Reproduce every item below line for line, changing nothing.

**Given entries**
========================================

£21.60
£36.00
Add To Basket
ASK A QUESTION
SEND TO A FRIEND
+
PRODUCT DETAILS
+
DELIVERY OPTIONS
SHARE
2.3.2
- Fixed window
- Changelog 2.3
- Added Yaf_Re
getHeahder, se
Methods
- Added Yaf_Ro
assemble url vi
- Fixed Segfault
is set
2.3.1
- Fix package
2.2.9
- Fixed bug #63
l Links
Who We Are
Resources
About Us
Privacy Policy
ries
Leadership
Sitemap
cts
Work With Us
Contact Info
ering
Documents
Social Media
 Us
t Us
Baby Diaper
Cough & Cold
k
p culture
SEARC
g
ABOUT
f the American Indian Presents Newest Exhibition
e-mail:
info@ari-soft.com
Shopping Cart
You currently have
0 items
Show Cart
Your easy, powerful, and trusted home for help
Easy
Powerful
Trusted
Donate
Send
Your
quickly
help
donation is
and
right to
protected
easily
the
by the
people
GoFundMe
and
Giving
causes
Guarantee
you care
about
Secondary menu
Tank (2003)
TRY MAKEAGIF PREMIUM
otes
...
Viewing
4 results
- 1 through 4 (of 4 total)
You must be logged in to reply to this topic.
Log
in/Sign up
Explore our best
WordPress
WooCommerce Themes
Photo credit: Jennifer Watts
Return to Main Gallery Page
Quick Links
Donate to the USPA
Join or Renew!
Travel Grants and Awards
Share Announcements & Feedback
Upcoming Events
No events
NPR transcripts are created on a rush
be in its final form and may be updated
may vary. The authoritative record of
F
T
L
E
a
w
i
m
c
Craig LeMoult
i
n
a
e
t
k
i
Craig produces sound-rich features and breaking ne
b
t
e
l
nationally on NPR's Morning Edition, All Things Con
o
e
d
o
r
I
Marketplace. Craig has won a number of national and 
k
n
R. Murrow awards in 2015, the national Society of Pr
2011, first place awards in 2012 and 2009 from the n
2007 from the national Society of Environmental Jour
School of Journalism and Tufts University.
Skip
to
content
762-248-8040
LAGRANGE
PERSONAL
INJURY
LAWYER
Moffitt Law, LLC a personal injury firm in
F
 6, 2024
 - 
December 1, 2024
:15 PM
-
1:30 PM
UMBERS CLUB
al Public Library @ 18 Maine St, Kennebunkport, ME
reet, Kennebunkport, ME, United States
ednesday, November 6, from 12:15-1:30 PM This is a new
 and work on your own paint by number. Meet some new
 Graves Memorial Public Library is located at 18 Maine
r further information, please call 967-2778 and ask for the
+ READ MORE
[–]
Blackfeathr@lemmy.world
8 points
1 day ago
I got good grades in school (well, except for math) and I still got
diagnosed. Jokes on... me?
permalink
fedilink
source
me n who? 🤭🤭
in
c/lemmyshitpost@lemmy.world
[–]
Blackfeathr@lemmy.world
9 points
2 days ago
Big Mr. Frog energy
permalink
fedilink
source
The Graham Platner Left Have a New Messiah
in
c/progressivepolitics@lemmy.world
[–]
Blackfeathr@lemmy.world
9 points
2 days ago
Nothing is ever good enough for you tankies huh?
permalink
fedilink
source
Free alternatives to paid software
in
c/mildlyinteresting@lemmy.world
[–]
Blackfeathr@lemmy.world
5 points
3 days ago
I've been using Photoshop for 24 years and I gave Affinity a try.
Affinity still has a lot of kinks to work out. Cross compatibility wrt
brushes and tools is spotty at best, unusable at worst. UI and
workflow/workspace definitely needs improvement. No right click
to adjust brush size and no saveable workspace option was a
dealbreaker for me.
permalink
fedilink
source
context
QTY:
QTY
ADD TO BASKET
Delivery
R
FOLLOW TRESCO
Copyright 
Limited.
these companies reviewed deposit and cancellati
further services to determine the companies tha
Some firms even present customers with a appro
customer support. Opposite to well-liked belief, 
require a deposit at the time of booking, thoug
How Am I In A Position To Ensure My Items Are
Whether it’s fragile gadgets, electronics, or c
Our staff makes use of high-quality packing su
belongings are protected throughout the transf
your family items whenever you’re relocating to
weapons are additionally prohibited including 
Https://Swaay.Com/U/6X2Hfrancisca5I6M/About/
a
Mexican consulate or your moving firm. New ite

========================================

**Exercise result**
£21.60
£36.00
Add To Basket
ASK A QUESTION
SEND TO A FRIEND
+
PRODUCT DETAILS
+
DELIVERY OPTIONS
SHARE
2.3.2
- Fixed window
- Changelog 2.3
- Added Yaf_Re
getHeahder, se
Methods
- Added Yaf_Ro
assemble url vi
- Fixed Segfault
is set
2.3.1
- Fix package
2.2.9
- Fixed bug #63
l Links
Who We Are
Resources
About Us
Privacy Policy
ries
Leadership
Sitemap
cts
Work With Us
Contact Info
ering
Documents
Social Media
 Us
t Us
Baby Diaper
Cough & Cold
k
p culture
SEARC
g
ABOUT
f the American Indian Presents Newest Exhibition
e-mail:
info@ari-soft.com
Shopping Cart
You currently have
0 items
Show Cart
Your easy, powerful, and trusted home for help
Easy
Powerful
Trusted
Donate
Send
Your
quickly
help
donation is
and
right to
protected
easily
the
by the
people
GoFundMe
and
Giving
causes
Guarantee
you care
about
Secondary menu
Tank (2003)
TRY MAKEAGIF PREMIUM
otes
...
Viewing
4 results
- 1 through 4 (of 4 total)
You must be logged in to reply to this topic.
Log
in/Sign up
Explore our best
WordPress
WooCommerce Themes
Photo credit: Jennifer Watts
Return to Main Gallery Page
Quick Links
Donate to the USPA
Join or Renew!
Travel Grants and Awards
Share Announcements & Feedback
Upcoming Events
No events
NPR transcripts are created on a rush
be in its final form and may be updated
may vary. The authoritative record of
F
T
L
E
a
w
i
m
c
Craig LeMoult
i
n
a
e
t
k
i
Craig produces sound-rich features and breaking ne
b
t
e
l
nationally on NPR's Morning Edition, All Things Con
o
e
d
o
r
I
Marketplace. Craig has won a number of national and 
k
n
R. Murrow awards in 2015, the national Society of Pr
2011, first place awards in 2012 and 2009 from the n
2007 from the national Society of Environmental Jour
School of Journalism and Tufts University.
Skip
to
content
762-248-8040
LAGRANGE
PERSONAL
INJURY
LAWYER
Moffitt Law, LLC a personal injury firm in
F
 6, 2024
 - 
December 1, 2024
:15 PM
-
1:30 PM
UMBERS CLUB
al Public Library @ 18 Maine St, Kennebunkport, ME
reet, Kennebunkport, ME, United States
ednesday, November 6, from 12:15-1:30 PM This is a new
 and work on your own paint by number. Meet some new
 Graves Memorial Public Library is located at 18 Maine
r further information, please call 967-2778 and ask for the
+ READ MORE
[–]
Blackfeathr@lemmy.world
8 points
1 day ago
I got good grades in school (well, except for math) and I still got
diagnosed. Jokes on... me?
permalink
fedilink
source
me n who? 🤭🤭
in
c/lemmyshitpost@lemmy.world
[–]
Blackfeathr@lemmy.world
9 points
2 days ago
Big Mr. Frog energy
permalink
fedilink
source
The Graham Platner Left Have a New Messiah
in
c/progressivepolitics@lemmy.world
[–]
Blackfeathr@lemmy.world
9 points
2 days ago
Nothing is ever good enough for you tankies huh?
permalink
fedilink
source
Free alternatives to paid software
in
c/mildlyinteresting@lemmy.world
[–]
Blackfeathr@lemmy.world
5 points
3 days ago
I've been using Photoshop for 24 years and I gave Affinity a try.
Affinity still has a lot of kinks to work out. Cross compatibility wrt
brushes and tools is spotty at best, unusable at worst. UI and
workflow/workspace definitely needs improvement. No right click
to adjust brush size and no saveable workspace option was a
dealbreaker for me.
permalink
fedilink
source
context
QTY:
QTY
ADD TO BASKET
Delivery
R
FOLLOW TRESCO
Copyright 
Limited.
these companies reviewed deposit and cancellati
further services to determine the companies tha
Some firms even present customers with a appro
customer support. Opposite to well-liked belief, 
require a deposit at the time of booking, thoug
How Am I In A Position To Ensure My Items Are
Whether it’s fragile gadgets, electronics, or c
Our staff makes use of high-quality packing su
belongings are protected throughout the transf
your family items whenever you’re relocating to
weapons are additionally prohibited including 
Https://Swaay.Com/U/6X2Hfrancisca5I6M/About/
a
Mexican consulate or your moving firm. New ite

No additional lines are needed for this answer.